### Your assignment
Look through the records below for the word "move". Report how many lines have it, and only that number.

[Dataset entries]
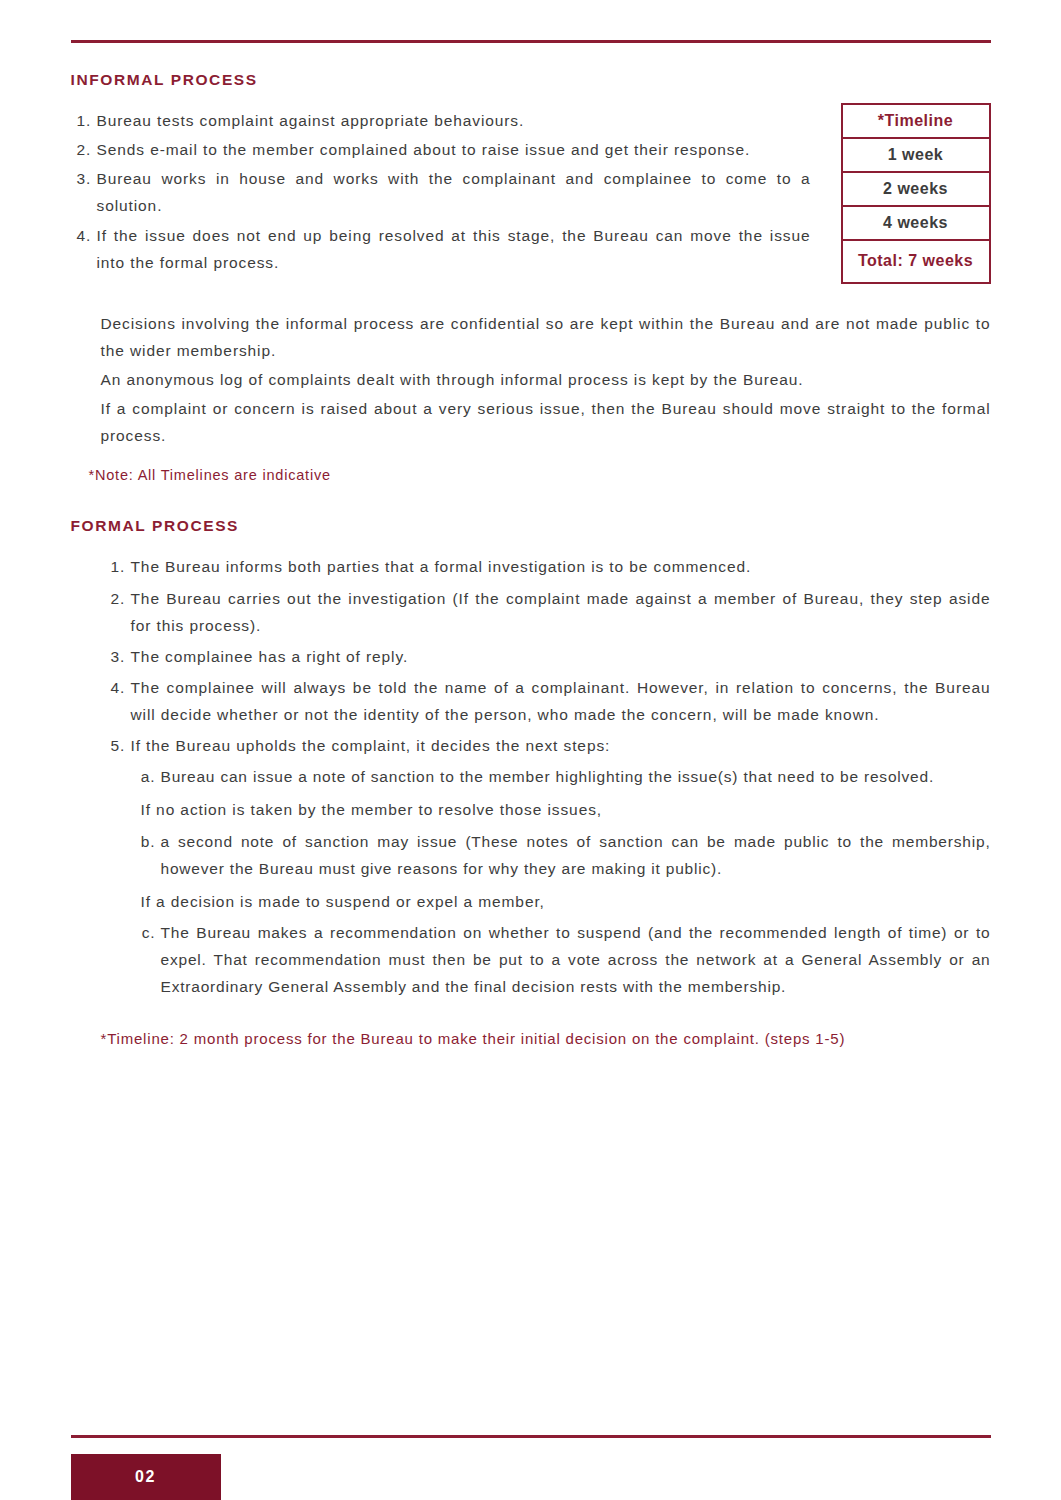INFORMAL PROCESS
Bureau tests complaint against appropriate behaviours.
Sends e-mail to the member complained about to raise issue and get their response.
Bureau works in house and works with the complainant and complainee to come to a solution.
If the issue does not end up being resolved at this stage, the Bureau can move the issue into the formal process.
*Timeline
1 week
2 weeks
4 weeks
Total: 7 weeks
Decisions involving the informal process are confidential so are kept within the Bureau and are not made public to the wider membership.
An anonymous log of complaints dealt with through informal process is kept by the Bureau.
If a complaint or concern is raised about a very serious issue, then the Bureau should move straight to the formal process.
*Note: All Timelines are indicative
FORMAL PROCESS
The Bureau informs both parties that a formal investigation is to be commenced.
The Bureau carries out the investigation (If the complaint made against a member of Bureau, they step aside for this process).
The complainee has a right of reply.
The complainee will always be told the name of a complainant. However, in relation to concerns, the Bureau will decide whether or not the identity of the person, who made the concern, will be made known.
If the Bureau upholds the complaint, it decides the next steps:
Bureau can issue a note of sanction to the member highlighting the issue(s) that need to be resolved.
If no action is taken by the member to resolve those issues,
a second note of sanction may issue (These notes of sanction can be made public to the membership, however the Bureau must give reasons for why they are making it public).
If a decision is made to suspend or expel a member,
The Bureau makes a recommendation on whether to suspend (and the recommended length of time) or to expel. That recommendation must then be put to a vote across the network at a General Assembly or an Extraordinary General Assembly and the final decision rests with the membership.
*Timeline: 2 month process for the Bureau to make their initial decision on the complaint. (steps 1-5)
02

### Solution for this problem
2